Samuelsen and his labor colleagues on the board did not take kindly to the suggestion they make more concessions as the agency tries to stave off financial collapse.
“We’ve paid with blood,” said Samuelsen, whose union, TWU Local 100, accounts for nearly two-thirds of the MTA workers killed by COVID-19.
“To come and ask us to step up by opening up our contracts or by bargaining in some concessionary fashion is just utterly unthinkable.”
Transit officials on Wednesday outlined billions of dollars in potential cuts that would need to be enacted if the federal government fails to provide $12 billion in rescue funds through the end of 2021.
The potential hits include 40 and 50 percent reductions to subway and commuter rail service, respectively, as well as a wage freeze.
TWU won a 10 percent wage increase in its most recent four-year contract, which was ratified at the beginning of this year.
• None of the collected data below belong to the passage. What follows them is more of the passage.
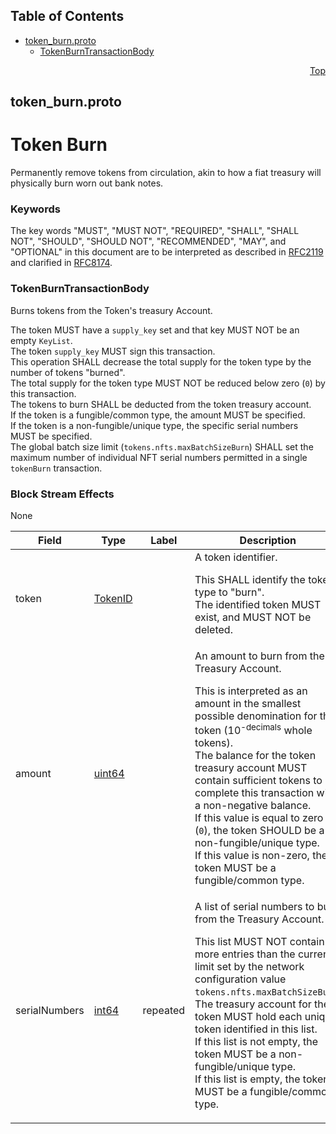 ## Table of Contents

- [token_burn.proto](#token_burn-proto)
    - [TokenBurnTransactionBody](#proto-TokenBurnTransactionBody)
  



<a name="token_burn-proto"></a>
<p align="right"><a href="#top">Top</a></p>

## token_burn.proto
# Token Burn
Permanently remove tokens from circulation, akin to how a fiat treasury
will physically burn worn out bank notes.

### Keywords
The key words "MUST", "MUST NOT", "REQUIRED", "SHALL", "SHALL NOT",
"SHOULD", "SHOULD NOT", "RECOMMENDED", "MAY", and "OPTIONAL" in this
document are to be interpreted as described in
[RFC2119](https://www.ietf.org/rfc/rfc2119) and clarified in
[RFC8174](https://www.ietf.org/rfc/rfc8174).


<a name="proto-TokenBurnTransactionBody"></a>

### TokenBurnTransactionBody
Burns tokens from the Token's treasury Account.

The token MUST have a `supply_key` set and that key MUST NOT
be an empty `KeyList`.<br/>
The token `supply_key` MUST sign this transaction.<br/>
This operation SHALL decrease the total supply for the token type by
the number of tokens "burned".<br/>
The total supply for the token type MUST NOT be reduced below zero (`0`)
by this transaction.<br/>
The tokens to burn SHALL be deducted from the token treasury account.<br/>
If the token is a fungible/common type, the amount MUST be specified.<br/>
If the token is a non-fungible/unique type, the specific serial numbers
MUST be specified.<br/>
The global batch size limit (`tokens.nfts.maxBatchSizeBurn`) SHALL set
the maximum number of individual NFT serial numbers permitted in a single
`tokenBurn` transaction.

### Block Stream Effects
None


| Field | Type | Label | Description |
| ----- | ---- | ----- | ----------- |
| token | [TokenID](#proto-TokenID) |  | A token identifier. <p> This SHALL identify the token type to "burn".<br/> The identified token MUST exist, and MUST NOT be deleted. |
| amount | [uint64](#uint64) |  | An amount to burn from the Treasury Account. <p> This is interpreted as an amount in the smallest possible denomination for the token (10<sup>-decimals</sup> whole tokens).<br/> The balance for the token treasury account MUST contain sufficient tokens to complete this transaction with a non-negative balance.<br/> If this value is equal to zero (`0`), the token SHOULD be a non-fungible/unique type.<br/> If this value is non-zero, the token MUST be a fungible/common type. |
| serialNumbers | [int64](#int64) | repeated | A list of serial numbers to burn from the Treasury Account. <p> This list MUST NOT contain more entries than the current limit set by the network configuration value `tokens.nfts.maxBatchSizeBurn`.<br/> The treasury account for the token MUST hold each unique token identified in this list.<br/> If this list is not empty, the token MUST be a non-fungible/unique type.<br/> If this list is empty, the token MUST be a fungible/common type. |





 <!-- end messages -->

 <!-- end enums -->

 <!-- end HasExtensions -->

 <!-- end services -->



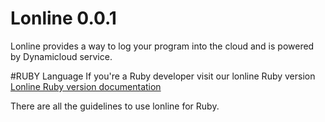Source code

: # Lonline 0.0.1
Lonline provides a way to log your program into the cloud and is powered by Dynamicloud service.

#RUBY Language
If you're a Ruby developer visit our lonline Ruby version [Lonline Ruby version documentation](https://github.com/dynamicloud/lonline_for_ruby "Lonline Ruby version documentation") 

There are all the guidelines to use lonline for Ruby. 
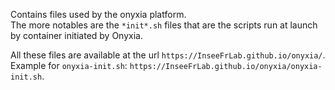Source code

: Contains files used by the onyxia platform.  
The more notables are the `*init*.sh` files that 
are the scripts run at launch by container initiated by Onyxia.  

All these files are available at the url `https://InseeFrLab.github.io/onyxia/`.
Example for `onyxia-init.sh`: `https://InseeFrLab.github.io/onyxia/onyxia-init.sh`.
Metro-North labor rep Norman Brown warned tensions were likely with or without layoffs or other wage concessions, predicting that workers sidelined during service reductions may leave the agency.
“You’re going to lose some talented people,” Brown said. “There will be a high level of bitterness among the remaining workers, as a function of having gone so quickly from being ‘essential worker heroes’ to disposable workers on the street.”
“The way we’re going now, it’s down a road of confrontation.”